I am trying to group a list of objects by mulitple attributes, by using Java 8 Collection-Stream.

This works pretty well:

public class MyClass
{
   public String title;
   public String type;
   public String module;
   public MyClass(String title, String type, String module)
   {
      this.type = type;
      this.title = title;
      this.module= module;
   }
}

List<MyClass> data = new ArrayList();
data.add(new MyClass("1","A","B"));
data.add(new MyClass("2","A","B"));
data.add(new MyClass("3","A","C"));
data.add(new MyClass("4","B","A"));

Object result = data.stream().collect(Collectors.groupingBy((MyClass m) 
-> m.type, Collectors.groupingBy((MyClass m) -> m.module)));

But I would like to make it a little more dynamic. I just want to specify an String-Array (or List) which should be used to GroupBy.

Something like:

Object groupListBy(List data, String[] groupByFieldNames)
{
    //magic code
}

and I want to call:

groupListBy(data, new String[]{"type","module"});

How can I make the groupBy-Method more dynamic, like in my example?

回答1:

The main problem with making that code more dynamic is that you don't know in advance how many elements there will be to group by. In such a case, it is best to group by the List of all the elements. This works because two lists are equal if all of their elements are equal and in the same order.

In this case, instead of grouping by the type and then the module, we will group by the list consisting of each data type and module.

private static Map<List<String>, List<MyClass>> groupListBy(List<MyClass> data, String[] groupByFieldNames) {
    final MethodHandles.Lookup lookup = MethodHandles.lookup();
    List<MethodHandle> handles = 
        Arrays.stream(groupByFieldNames)
              .map(field -> {
                  try {
                      return lookup.findGetter(MyClass.class, field, String.class);
                  } catch (Exception e) {
                      throw new RuntimeException(e);
                  }
              }).collect(toList());
    return data.stream().collect(groupingBy(
            d -> handles.stream()
                        .map(handle -> {
                            try {
                                return (String) handle.invokeExact(d);
                            } catch (Throwable e) {
                                throw new RuntimeException(e);
                            }
                        }).collect(toList())
        ));
}

The first part of the code transforms the array of field names into a List of MethodHandle. For each field, a MethodHandle is retrieved for that field: this is done by obtaining a lookup from MethodHandles.lookup() and looking up a handle for the given field name with findGetter:

Produces a method handle giving read access to a non-static field.

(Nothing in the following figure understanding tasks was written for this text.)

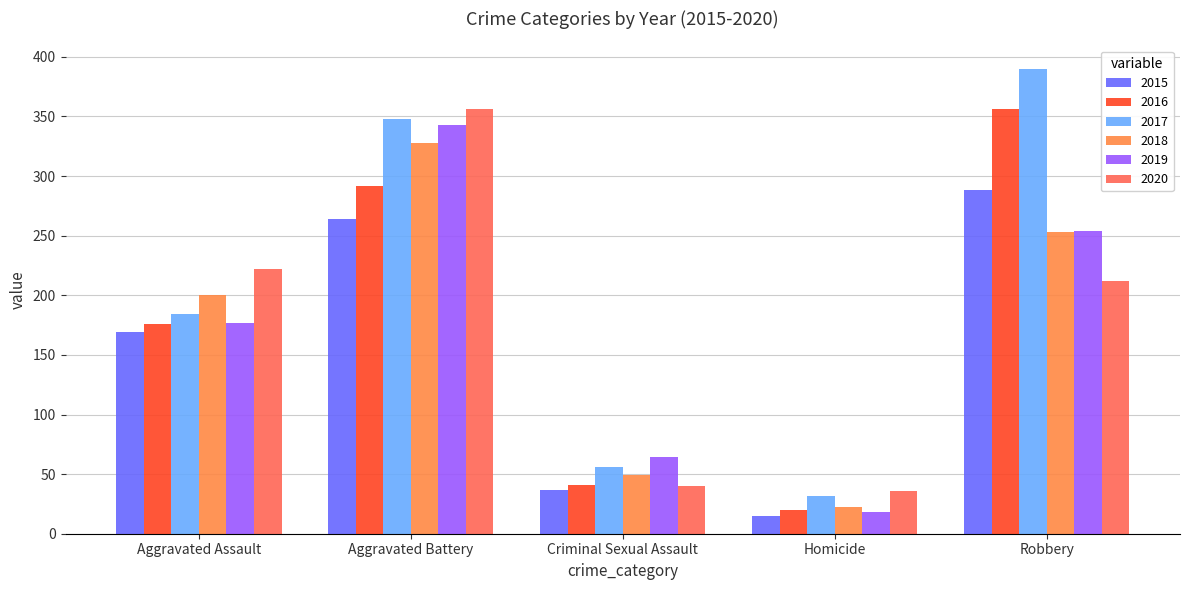

What is the label of the 4th bar from the left?

Homicide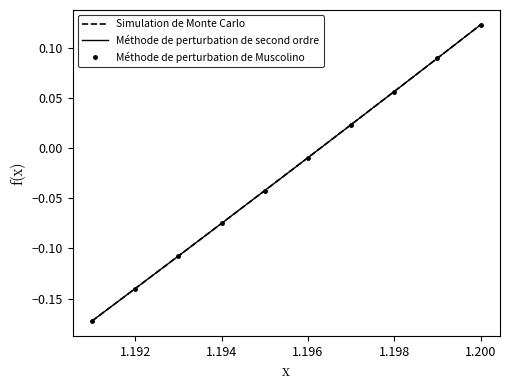

What is the value of the Simulation de Monte Carlo point at the 9th from the left?

0.1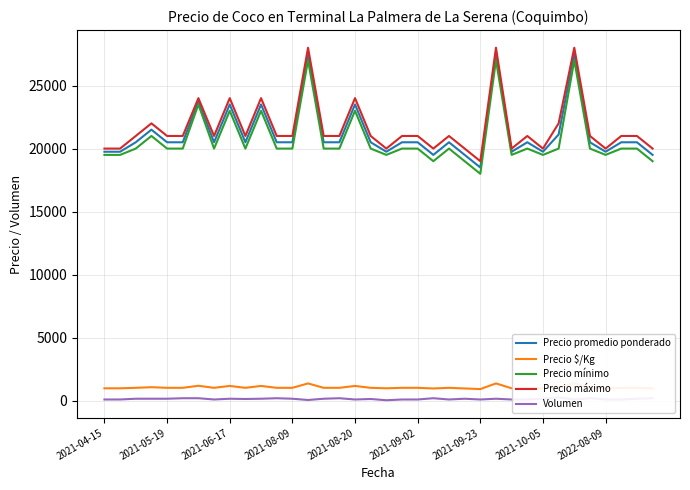

True or false: Precio $/Kg and Precio promedio ponderado cross at least once.

False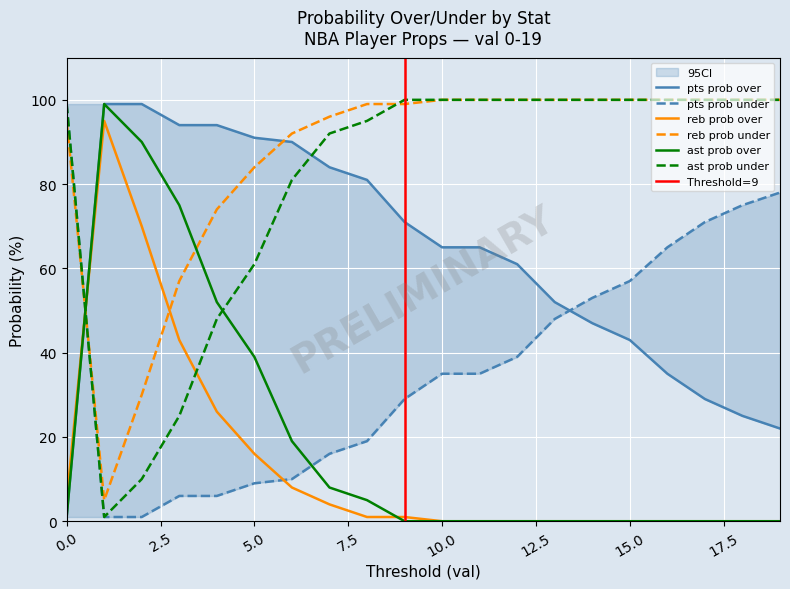

What is the maximum value for reb prob under?

100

The rest of the code creates the classifier to group by from. All the handles are invoked on the data instance to return the list of String value. This Stream is collected into a List to serve as classifier.

Sample code:

public static void main(String[] args) {
    List<MyClass> data = new ArrayList<>();
    data.add(new MyClass("1", "A", "B"));
    data.add(new MyClass("2", "A", "B"));
    data.add(new MyClass("3", "A", "C"));
    data.add(new MyClass("4", "B", "A"));

    System.out.println(groupListBy(data, new String[] { "type", "module" }));
}

Output:

{[B, A]=[4], [A, B]=[1, 2], [A, C]=[3]}

when MyClass.toString() is overriden to return the title only.



回答2:

Instead of list of names, you could also consider supplying a list of functions (with one mandatory) to group your elements.

These functions should map an element of MyClass to an object, so you can use Function<MyClass, ?>.

private static Map<List<Object>, List<MyClass>> groupListBy(List<MyClass> data, Function<MyClass, ?> mandatory, Function<MyClass, ?>... others) {
   return data.stream()
              .collect(groupingBy(cl -> Stream.concat(Stream.of(mandatory), Stream.of(others)).map(f -> f.apply(cl)).collect(toList())));
}

And some example of calls:

groupListBy(data, m -> m.type); //group only by type
groupListBy(data, m -> m.type, m -> m.module); //group by type and by module

Of course you can make this method generic so that it returns a Map<List<Object>, List<U>> with functions of the type U -> Object.